聞くこと聞くことが全て新鮮で、智にとって驚きと感心の連続だった。


「じゃあ、ワタシも胸が出てきたりするんですか?

それを打てば。」


智の質問にケイコは首を横に振った。


「トモちゃん、ホルモンなんて素人が手を出すもんじゃないわ。」


「えっ?」



「女性ホルモンの薬って、一言で言うと、毒と同じよ。」



「毒・・

ですか?」



「ええ。

つまり正常に機能している男性の内分泌を人工的に女性ホルモンを体内に入れる事でかき乱し、その副作用の一つとして胸が出てきたりするの。

怖いのはそれによって、血栓が出来やすくなったり肝機能に障害をもたらしたりと
副作用を挙げるだけでもきりがないわ。」


「そんなに、恐ろしいものなんですか・・」



「まだまだあるわよ。

一定期間打ち続けると、男性としての機能が損なわれ性欲減退、勃起不全、さらに精子が無くなって永久不妊になるの。


そうなってしまった体は自力で内分泌を正常に保つことが出来なくなり、一生この女性ホルモンの投与を続けなければならないの。」


「・・」


「そうなったら、家庭は崩壊、職場にもいられなくなり、何もかも失う事になるわ。


かくいうワタシもそんな人間の端くれなのよ。

結婚してたにもかかわらず、女装だけでは飽き足らず、ついにはホルモンに手を出して
離婚したわ。

親からは絶縁され、淋しい人生を送ってるわ。

幸い仕事は自営なんで、今でも続けていられるけど。」


ケイコの告白は智を恐怖に陥れるには充分効果があった。


「ケイコさんは今の自分に後悔してるんですか?」



「それはどうかな。

失うものも多かったけど、得るものも多少はあったから。

なにより自分の欲求を満たすことが出来たのは大きいわね。

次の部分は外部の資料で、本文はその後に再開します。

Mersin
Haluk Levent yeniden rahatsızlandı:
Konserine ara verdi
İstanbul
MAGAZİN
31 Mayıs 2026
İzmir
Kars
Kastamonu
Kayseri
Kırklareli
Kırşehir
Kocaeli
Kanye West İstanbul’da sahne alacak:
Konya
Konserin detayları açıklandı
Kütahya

」



「なるほど・・」



「差し出がましいことばかり言ってごめんね。

あなたの人生にワタシが口出しすることもないし、それぞれが自己責任で生きてるんだもんね。

ただ、経験者としてこれだけは言っておきたかったから。」



「ありがとうございます。

ケイコさん、すごく勉強になりました。」


家庭崩壊…


智はケイコの言葉に三ヶ月前の出来事を思い浮かべていた。